Default The default policy specifies what actions are allowed if a user is authenticated but does match any user-specific policy.
Admin The admin policy is a global access control policy that grants privileges to perform actions on any repository.

Configuring access control

User identity can be used as an authorization criterion for allowing actions on one or more repository paths. For specific users, you can choose to allow any combination of read, create, update, or delete actions on specific paths.

When you define policies for specific repository paths, the paths can be specified explicitly or by using glob patterns with simple or recursive wildcards. When a repository path matches more than one path description, authorization is granted based on the policy of the longest (most specific) path matched. For example, if policies are defined for path descriptions ** and repos2/repo, the repos2/repo path will match both ** and repos2/repo descriptions. In this case, the repos2/repo policy will be applied because it is longer.

Note that ** effectively defines the default policy, as it matches any path not matched by any other per-repository policy. To override all other policies, you can specify a global admin policy.

Note: Always include the read action in any policy that you define.

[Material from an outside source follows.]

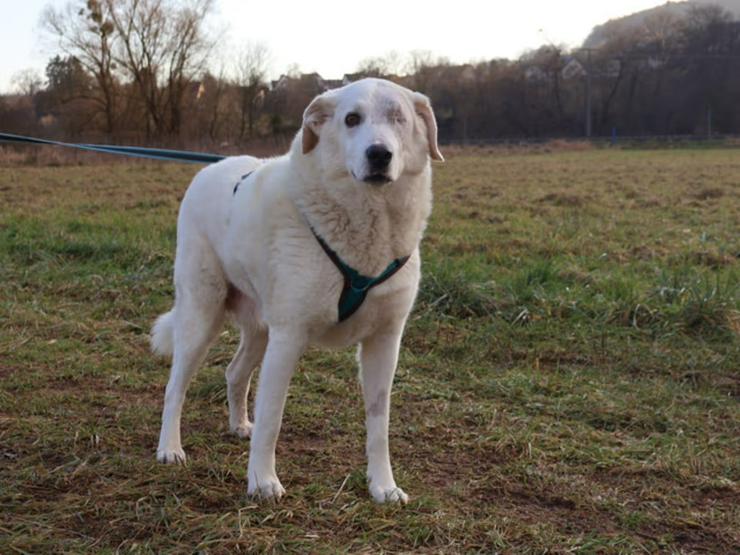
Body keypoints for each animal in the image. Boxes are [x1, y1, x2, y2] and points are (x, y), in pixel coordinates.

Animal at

The create, update, and delete actions cannot be used without the read action.

Example: Access control configuration

Use the accessControl attribute in the configuration file to define a set of identity-based authorization policies, as shown in the following example.

"http": {
...
  "accessControl": {
    "**": {
      "policies": [{
        "users": ["charlie"],
        "actions": ["read", "create", "update"]
      }],
      "defaultPolicy": ["read", "create"]
    },
    "tmp/**": {
      "defaultPolicy": ["read", "create", "update"]
    },
    "infra/*": {
      "policies": [{
          "users": ["alice", "bob"],
          "actions": ["create", "read", "update", "delete"]
        },
        {
          "users": ["mallory"],
          "actions": ["create", "read"]
        }
      ],
      "defaultPolicy": ["read"]
    },
    "repos2/repo": {
      "policies": [{
          "users": ["bob"],
          "actions": ["read", "create"]
        },
        {
          "users": ["mallory"],
          "actions": ["create", "read"]
        }
      ],
      "defaultPolicy": ["read"]
    },
    "adminPolicy": {
      "users": ["admin"],
      "actions": ["read", "create", "update", "delete"]
    }
  }

In this example, five policies are defined:

  • The default policy (**) gives all users the ability to read or create content, while giving user "charlie" the additional ability to update content.

  • The policy for tmp/** matches all repositories under tmp recursively and allows all users to read, create, or update content in those repositories.

  • The policy for infra/* matches all repositories directly under infra. Separate policies are defined for specific users, along with a default read-only policy for all other users.

  • The policy for repos2/repo matches only that specific repository.

  • An admin policy (adminPolicy) gives the user "admin" global authorization to read, create, update, or delete content in any repository, overriding all other policies.